Hep birlikte zor zamanlar
yaşadık, zor zamanlarda zor da olsa konuşmak için gayret ettik, yanlış
anlaşılmak korkusu ile bazen
kelimelerimize bile özgürlük veremedik.
Çünkü biliyorduk ki bazı
kelimeler bize özgürlük tanımayabilirdi.
Artık daha özgür, daha makul,
daha samimi ve daha şeffaf olduğumuzu düşünüyorum. Geçmişin hamaseti ile değil
tarihte yaşadıklarımızın tecrübesi ile daha bilgece, daha kararlı ve daha öz güven
sahibi olduğumuza inanıyorum.
Geçmişten miras aldığımız modası
geçmeyen ve asla geçmeyecek olan temel İnsani-İslami değerlerimizi
hamasetten, taassuptan, taklitten ve slogancılıktan uzak tutarak her geçen gün
daha iyi anladığımız kanaatindeyim.
Geleceğimiz olarak gördüğümüz gençlerimizi
en iyi şekilde yarınların dünyasına hazırlamanın sorumluluğunu yüreklerimizde hissederek tüm bilgilerimizi
ve ezberlerimizi tekrar gözden
geçiriyoruz. Yani hep birlikte yeniden
yenileniyoruz.
Artık asra yemin edenler olarak
farkında olmadan asrı atladığımızın farkındayız. İki günü aynı olup ziyan
edenlerden olduğumuzun da farkındayız. Bilenlerin bilmeyenlerden üstün
olduğunu söyleyerek bir asırdır hikmeti yitirdiğimizin de farkındayız.

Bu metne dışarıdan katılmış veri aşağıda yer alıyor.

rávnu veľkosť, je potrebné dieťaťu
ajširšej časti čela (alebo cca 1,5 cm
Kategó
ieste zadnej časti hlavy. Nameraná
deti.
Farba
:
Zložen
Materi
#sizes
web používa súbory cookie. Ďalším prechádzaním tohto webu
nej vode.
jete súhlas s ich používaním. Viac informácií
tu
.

Yeni bir medeniyetin inşası, geçmişin tecrübesini sırtına değil zihnine
yükleyenlerin ve her dem kendini taze tutabilenlerin elleriyle, gözleriyle ve
gönülleriyle mümkün olacaktır.
Öyle ise zaman 100 yılı aşkın birer
“ölü” mesabesinde olduğumuzu fark ederek yeniden dirilmek ve hala bir “ölü”
olduğunun farkında olmayanları yeniden diriltmek zamanıdır.